Un hiver sous la glace

[exercices d’interruption de la communication]

paru dans lundimatin#268, le 21 décembre 2020

Il y a deux ans, au même moment de l’hiver, Aclin sortait d’une méchante addiction aux écrans, et aux jeux qui les animent. Il en reste ce petit film, réalisé comme une purge, conservé comme une trace.

Quand on a basculé dans un jeu vidéo, le moment le plus émouvant, ce sont ces courts instants où on sort la tête de l’eau, pour happer un paquet de chips, une goulée de bière, vider ses entrailles ou ajouter au tas de linge sale. Le réel qui vient alors vous frôler est comme mis à nu, sans gaine, exténué et indéniable. Ont été balayées toutes les représentations qui nous y préparaient, celles qui l’apprêtaient à notre consommation, lui prêtaient une épaisseur et des arrières-plans, l’éclairaient à la boussole de notre intérêt.
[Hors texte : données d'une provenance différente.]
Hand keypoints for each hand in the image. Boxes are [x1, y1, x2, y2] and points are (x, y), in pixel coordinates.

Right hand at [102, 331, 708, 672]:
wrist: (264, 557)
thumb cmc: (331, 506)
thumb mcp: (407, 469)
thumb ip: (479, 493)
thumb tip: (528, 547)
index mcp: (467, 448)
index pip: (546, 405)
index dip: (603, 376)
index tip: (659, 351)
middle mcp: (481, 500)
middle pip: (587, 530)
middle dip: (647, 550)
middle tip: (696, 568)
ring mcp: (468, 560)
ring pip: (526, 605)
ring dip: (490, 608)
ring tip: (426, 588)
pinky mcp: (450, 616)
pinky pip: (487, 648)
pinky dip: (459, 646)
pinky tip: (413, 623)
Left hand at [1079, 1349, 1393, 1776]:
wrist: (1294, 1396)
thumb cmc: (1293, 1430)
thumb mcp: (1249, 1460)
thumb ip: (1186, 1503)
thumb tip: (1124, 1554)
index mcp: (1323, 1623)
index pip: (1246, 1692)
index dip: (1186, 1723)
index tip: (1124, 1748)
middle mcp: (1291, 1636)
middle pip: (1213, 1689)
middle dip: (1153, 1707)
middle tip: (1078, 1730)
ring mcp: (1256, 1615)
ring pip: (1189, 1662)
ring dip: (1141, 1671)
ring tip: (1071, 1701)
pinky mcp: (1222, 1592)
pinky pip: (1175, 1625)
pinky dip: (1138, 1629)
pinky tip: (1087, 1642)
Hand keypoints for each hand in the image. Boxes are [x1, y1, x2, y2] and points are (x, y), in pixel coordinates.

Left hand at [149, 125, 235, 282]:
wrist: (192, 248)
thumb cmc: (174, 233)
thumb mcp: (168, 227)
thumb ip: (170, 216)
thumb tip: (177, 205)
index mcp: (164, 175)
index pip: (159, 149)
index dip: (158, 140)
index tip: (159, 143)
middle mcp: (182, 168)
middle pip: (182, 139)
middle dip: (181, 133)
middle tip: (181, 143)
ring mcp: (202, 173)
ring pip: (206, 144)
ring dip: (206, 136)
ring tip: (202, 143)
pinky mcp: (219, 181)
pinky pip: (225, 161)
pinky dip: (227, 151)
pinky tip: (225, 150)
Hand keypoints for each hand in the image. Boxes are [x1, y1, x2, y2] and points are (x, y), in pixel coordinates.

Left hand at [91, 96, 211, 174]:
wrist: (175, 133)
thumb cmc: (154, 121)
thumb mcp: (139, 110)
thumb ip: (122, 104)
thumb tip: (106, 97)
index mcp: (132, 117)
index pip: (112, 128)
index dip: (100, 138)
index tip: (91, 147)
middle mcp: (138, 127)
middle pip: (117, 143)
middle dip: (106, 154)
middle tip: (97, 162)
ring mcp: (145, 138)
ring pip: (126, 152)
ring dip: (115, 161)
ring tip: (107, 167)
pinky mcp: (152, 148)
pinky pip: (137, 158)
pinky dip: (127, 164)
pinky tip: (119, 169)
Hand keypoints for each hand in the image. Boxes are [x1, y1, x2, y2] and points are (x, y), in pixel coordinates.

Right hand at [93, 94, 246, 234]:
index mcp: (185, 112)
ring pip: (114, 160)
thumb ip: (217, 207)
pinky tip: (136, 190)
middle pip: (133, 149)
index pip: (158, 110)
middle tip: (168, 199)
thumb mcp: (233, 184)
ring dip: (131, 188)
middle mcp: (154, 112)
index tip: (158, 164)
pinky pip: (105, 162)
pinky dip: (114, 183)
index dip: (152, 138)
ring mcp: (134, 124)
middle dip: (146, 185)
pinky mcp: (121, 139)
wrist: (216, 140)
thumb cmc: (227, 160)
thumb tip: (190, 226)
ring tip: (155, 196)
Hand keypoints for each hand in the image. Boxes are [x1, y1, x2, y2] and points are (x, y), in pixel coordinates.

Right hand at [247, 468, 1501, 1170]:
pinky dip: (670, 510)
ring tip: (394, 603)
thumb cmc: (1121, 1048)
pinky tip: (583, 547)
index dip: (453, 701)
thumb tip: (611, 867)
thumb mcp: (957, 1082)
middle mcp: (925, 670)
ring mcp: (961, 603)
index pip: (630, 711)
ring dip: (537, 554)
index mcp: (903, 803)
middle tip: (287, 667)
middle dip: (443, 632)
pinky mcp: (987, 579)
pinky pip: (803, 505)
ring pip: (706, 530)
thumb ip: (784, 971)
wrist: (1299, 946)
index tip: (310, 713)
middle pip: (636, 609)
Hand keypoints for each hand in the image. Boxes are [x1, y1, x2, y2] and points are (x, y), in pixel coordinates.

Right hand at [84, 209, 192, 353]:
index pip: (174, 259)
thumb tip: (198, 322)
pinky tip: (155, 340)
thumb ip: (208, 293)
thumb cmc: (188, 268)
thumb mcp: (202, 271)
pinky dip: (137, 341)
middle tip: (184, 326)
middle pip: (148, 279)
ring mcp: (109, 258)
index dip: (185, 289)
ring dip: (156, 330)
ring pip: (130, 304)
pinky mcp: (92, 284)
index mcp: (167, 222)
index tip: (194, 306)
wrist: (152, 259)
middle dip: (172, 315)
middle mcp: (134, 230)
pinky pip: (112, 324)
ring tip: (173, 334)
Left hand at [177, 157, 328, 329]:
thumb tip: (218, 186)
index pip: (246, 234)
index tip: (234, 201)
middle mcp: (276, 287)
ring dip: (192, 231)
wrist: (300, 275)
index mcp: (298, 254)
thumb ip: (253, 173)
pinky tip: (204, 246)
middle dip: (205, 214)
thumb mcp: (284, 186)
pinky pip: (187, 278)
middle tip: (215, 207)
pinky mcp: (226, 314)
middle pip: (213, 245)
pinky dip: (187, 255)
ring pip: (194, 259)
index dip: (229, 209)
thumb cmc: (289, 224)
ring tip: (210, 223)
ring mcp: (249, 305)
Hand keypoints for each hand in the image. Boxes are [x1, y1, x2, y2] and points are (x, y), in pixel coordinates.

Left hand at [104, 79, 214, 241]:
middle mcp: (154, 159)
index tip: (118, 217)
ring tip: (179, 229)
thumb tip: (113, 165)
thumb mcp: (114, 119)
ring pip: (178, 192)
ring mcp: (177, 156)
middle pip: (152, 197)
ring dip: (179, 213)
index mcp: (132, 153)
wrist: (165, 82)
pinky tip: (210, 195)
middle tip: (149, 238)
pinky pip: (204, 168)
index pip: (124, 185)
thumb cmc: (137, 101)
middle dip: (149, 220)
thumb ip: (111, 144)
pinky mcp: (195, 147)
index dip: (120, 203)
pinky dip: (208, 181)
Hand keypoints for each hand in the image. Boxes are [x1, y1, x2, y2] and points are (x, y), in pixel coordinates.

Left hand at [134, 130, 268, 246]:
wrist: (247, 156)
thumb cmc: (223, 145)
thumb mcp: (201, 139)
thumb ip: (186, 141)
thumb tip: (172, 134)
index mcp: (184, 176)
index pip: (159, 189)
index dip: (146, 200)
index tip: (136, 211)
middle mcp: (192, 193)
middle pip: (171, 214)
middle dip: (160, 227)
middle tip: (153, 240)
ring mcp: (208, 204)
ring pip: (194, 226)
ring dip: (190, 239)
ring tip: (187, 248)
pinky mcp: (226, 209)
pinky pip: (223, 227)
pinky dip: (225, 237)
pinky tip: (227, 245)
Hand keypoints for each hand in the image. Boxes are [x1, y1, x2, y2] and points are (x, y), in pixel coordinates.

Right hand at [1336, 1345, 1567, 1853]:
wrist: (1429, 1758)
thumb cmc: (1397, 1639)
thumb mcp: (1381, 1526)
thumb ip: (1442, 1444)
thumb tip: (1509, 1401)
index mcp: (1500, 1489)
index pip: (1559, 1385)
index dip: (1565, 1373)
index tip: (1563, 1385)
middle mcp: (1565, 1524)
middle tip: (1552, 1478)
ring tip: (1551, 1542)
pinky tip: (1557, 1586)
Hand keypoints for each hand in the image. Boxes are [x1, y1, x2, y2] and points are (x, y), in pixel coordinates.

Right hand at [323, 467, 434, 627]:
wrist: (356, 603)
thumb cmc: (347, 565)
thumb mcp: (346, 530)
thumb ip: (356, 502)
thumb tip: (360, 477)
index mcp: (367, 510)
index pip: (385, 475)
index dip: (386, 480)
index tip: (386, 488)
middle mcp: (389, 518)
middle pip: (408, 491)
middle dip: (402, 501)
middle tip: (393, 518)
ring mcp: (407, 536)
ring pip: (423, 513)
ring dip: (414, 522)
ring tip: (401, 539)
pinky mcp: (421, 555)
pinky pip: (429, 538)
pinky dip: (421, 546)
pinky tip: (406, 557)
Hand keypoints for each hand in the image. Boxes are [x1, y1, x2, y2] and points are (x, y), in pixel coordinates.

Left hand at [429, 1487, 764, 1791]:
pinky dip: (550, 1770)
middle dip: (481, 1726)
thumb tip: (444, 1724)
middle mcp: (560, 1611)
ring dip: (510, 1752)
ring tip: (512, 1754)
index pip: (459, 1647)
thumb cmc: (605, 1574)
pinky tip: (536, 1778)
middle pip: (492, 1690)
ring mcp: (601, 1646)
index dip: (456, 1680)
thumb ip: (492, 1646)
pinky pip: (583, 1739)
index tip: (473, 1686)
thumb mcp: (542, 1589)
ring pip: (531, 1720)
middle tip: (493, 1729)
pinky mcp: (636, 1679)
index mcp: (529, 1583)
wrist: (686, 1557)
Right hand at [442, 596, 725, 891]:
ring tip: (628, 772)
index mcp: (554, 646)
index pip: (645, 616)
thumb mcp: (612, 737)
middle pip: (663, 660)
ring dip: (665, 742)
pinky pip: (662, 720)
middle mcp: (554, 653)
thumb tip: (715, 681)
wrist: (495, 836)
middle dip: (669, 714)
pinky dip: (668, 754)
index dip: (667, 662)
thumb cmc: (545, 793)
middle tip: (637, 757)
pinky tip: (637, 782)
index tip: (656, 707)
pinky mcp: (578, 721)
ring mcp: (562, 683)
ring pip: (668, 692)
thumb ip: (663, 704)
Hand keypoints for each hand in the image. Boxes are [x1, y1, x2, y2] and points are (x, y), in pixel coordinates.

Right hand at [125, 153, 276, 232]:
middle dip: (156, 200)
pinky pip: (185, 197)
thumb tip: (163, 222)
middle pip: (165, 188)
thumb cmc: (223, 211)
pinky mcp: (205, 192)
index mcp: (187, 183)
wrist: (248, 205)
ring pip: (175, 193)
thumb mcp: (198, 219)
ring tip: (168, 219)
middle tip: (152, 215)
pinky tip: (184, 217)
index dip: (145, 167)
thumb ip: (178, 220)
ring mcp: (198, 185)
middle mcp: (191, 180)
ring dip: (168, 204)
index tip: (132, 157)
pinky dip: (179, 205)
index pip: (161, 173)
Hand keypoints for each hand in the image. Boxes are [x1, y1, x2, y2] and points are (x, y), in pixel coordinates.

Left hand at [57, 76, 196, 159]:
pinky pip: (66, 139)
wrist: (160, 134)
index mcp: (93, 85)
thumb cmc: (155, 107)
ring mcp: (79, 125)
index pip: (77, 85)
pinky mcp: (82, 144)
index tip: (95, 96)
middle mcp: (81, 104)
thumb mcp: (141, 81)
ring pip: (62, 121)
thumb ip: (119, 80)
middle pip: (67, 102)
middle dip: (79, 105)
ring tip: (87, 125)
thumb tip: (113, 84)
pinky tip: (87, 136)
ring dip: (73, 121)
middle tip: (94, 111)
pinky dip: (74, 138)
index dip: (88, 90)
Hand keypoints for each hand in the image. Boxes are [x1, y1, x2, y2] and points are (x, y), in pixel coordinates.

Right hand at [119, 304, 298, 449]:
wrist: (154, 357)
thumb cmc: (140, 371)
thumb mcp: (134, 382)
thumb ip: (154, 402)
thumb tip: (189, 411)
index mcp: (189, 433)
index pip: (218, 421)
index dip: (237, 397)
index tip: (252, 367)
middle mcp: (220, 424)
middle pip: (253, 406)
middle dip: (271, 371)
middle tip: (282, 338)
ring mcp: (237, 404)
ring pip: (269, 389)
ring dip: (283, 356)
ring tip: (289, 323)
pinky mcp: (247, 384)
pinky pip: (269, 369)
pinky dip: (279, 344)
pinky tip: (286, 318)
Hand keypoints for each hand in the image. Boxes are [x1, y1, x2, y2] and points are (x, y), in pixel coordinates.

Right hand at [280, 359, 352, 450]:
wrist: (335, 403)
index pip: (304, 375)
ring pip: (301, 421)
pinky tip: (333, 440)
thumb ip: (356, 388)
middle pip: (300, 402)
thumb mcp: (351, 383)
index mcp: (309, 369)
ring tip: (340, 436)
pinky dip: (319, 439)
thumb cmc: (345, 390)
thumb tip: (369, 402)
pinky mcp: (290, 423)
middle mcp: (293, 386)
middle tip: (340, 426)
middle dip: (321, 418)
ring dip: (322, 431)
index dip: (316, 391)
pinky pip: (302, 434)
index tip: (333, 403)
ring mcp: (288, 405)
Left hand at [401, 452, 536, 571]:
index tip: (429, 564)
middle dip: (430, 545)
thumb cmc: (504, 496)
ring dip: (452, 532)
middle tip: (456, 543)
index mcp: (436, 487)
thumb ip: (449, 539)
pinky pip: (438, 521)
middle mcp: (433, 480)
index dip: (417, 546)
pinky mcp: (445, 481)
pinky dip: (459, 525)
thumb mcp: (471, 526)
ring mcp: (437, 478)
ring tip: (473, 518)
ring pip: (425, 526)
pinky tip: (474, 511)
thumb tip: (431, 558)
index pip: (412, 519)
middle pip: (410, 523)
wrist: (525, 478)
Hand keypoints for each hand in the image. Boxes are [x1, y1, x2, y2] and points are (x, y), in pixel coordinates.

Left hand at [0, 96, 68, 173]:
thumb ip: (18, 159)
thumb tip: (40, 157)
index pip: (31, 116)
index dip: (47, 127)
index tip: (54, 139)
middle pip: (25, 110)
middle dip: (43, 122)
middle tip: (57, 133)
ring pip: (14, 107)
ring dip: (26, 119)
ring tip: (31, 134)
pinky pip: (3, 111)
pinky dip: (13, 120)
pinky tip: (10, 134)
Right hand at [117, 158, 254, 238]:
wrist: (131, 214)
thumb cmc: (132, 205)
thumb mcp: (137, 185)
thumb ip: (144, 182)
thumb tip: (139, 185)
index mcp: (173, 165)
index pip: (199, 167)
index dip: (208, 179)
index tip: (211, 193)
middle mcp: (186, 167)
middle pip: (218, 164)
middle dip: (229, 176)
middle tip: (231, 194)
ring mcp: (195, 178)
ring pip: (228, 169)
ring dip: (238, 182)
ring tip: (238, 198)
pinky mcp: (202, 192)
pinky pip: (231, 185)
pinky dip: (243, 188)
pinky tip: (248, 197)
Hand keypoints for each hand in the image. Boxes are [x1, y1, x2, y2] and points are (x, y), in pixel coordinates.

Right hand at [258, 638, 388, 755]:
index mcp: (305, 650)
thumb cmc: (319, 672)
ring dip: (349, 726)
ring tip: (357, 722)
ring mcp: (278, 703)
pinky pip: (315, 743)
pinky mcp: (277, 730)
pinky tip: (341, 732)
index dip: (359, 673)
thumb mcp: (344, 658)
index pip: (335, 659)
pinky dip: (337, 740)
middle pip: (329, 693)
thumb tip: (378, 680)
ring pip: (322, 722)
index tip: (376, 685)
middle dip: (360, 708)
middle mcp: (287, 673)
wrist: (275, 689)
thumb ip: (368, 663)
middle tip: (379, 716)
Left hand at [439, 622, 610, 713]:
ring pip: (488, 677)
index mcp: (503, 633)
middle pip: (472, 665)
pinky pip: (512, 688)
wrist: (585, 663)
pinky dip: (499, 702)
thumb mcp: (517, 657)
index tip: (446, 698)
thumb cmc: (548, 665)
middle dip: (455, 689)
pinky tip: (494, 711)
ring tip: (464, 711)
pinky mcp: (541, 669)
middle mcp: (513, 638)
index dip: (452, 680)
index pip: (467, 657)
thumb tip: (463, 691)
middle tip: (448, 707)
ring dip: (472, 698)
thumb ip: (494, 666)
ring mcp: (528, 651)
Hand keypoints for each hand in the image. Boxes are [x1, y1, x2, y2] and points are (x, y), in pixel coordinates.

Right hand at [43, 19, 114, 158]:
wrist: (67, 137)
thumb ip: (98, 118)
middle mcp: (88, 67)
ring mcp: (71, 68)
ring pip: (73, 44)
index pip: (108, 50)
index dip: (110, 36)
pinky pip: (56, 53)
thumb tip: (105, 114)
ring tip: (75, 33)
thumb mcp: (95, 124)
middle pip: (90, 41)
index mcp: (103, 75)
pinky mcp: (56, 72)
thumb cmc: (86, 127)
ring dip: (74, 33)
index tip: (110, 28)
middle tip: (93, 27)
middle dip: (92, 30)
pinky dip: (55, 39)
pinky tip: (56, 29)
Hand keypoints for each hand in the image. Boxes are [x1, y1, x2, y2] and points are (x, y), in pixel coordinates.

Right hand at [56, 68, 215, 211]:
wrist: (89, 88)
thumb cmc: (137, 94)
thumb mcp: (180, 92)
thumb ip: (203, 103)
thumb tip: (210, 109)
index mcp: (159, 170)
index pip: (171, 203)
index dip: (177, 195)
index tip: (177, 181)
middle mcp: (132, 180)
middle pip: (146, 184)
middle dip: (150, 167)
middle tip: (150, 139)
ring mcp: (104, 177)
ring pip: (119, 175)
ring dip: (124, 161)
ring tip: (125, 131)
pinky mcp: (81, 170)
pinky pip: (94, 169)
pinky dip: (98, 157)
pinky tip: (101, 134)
On s’y trouve sans s’y retrouver. Dans cet état, les quelques êtres qu’on croise ont la fragilité émouvante et la dureté définitive du verre ; leur présence est grossie sans qu’on parvienne à y trouver aucune prise. Impression affolante et paradoxale, affolante car paradoxale, que de voir tout un monde s’éloigner dans le rétroviseur et l’entendre, pourtant, à intervalles réguliers, frapper au carreau.

Tout cela, Aclin l’avait un peu oublié. Si ça remonte à la surface, et ce film avec, c’est qu’à mesure que cette fin d’année se précise, un nouveau sentiment d’irréalité fait son chemin. Ce n’est pas, comme dans le cas de l’addiction aux jeux vidéo, que le monde nous inflige une troublante présence lorsqu’on sort la tête des écrans. C’est plutôt que les choses s’organisent pour qu’il nous inflige tout sauf sa présence. Inquiétant numéro que cet arraisonnement économico-sanitaire tenant dans sa gueule, intact, le chapelet des jours de la consommation rituelle. Et l’ordre policier qui veille bien violemment à ce que rien ne dépasse. On a beau ne pas croire les publicités, Noël devient plus que jamais féérique – frappé d’irréalité.

Cette video en acquiert peut-être une lisibilité nouvelle, tend un index vers notre présent. Plutôt que d’ajouter aux constats sur l’installation vitesse 5G du télé-monde, ces quatorze minutes proposent, tête en bas, l’exercice suivant : c’est depuis l’intérieur labyrinthique d’un jeu vidéo (en l’occurrence Dark Souls) qu’est donnée à expérimenter l’égalisation possible de la présence et de la représentation, du monde et des images – et leur différence, irréductible tout autant que jamais acquise. Ce que vise cette bande d’images et de son, c’est l’infime accroc d’une présence lorsque le film s’arrête, l’enrayage de la lecture automatique de YouTube. Presque rien, diront certains ; une interruption, diront d’autres.

Dans une anfractuosité du monde de Dark Souls, un livre est caché. Sur sa tranche, on peut lire l’inscription suivante : Le désir de vivre. Comme un indice secret glissé là par un·e des concepteur·trice·s du jeu, et qui renvoie le ou la joueur·se à son propre point d’interrogation. Il sert de titre à ce film.